*Assignment*
Omit the pictures, then write out every entry exactly as it reads.

(Page images and extracted text)
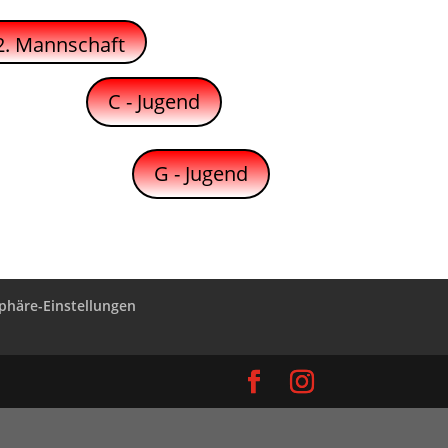
2. Mannschaft
C - Jugend
G - Jugend
sphäre-Einstellungen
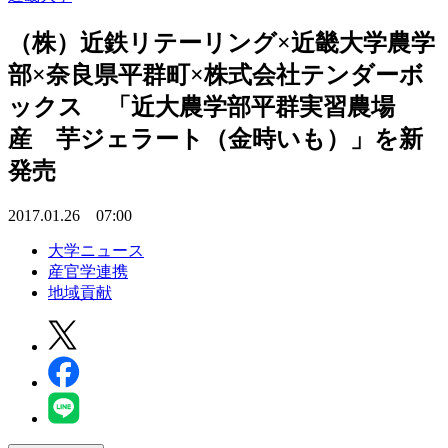
（株）近鉄リテーリング×近畿大学農学
部×奈良県平群町×株式会社テンダーボ
ックス 「近大農学部平群実習農場
産 芋ジェラート（金時いも）」を新
発売
2017.01.26 07:00
大学ニュース
産官学連携
地域貢献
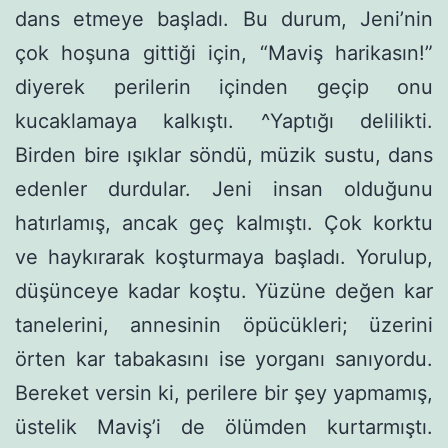
dans etmeye başladı. Bu durum, Jeni’nin
çok hoşuna gittiği için, “Maviş harikasın!”
diyerek perilerin içinden geçip onu
kucaklama­ya kalkıştı. ^Yaptığı delilikti.
Birden bire ışıklar söndü, müzik sustu, dans
edenler durdular. Jeni insan olduğunu
hatırlamış, ancak geç kalmıştı. Çok korktu
ve haykırarak koşturmaya başladı. Yorulup,
düşünceye kadar koştu. Yüzüne değen kar
tanele­rini, annesinin öpücükleri; üzerini
örten kar tabakasını ise yorganı sanıyordu.
Bereket versin ki, perilere bir şey yapmamış,
üstelik Maviş’i de ölümden kurtarmıştı.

*Written reply*
2. Mannschaft
C - Jugend
G - Jugend
sphäre-Einstellungen
（株）近鉄リテーリング×近畿大学農学
部×奈良県平群町×株式会社テンダーボ
ックス 「近大農学部平群実習農場
産 芋ジェラート（金時いも）」を新
発売
2017.01.26 07:00
大学ニュース
産官学連携
地域貢献
dans etmeye başladı. Bu durum, Jeni’nin
çok hoşuna gittiği için, “Maviş harikasın!”
diyerek perilerin içinden geçip onu
kucaklama­ya kalkıştı. ^Yaptığı delilikti.
Birden bire ışıklar söndü, müzik sustu, dans
edenler durdular. Jeni insan olduğunu
hatırlamış, ancak geç kalmıştı. Çok korktu
ve haykırarak koşturmaya başladı. Yorulup,
düşünceye kadar koştu. Yüzüne değen kar
tanele­rini, annesinin öpücükleri; üzerini
örten kar tabakasını ise yorganı sanıyordu.
Bereket versin ki, perilere bir şey yapmamış,
üstelik Maviş’i de ölümden kurtarmıştı.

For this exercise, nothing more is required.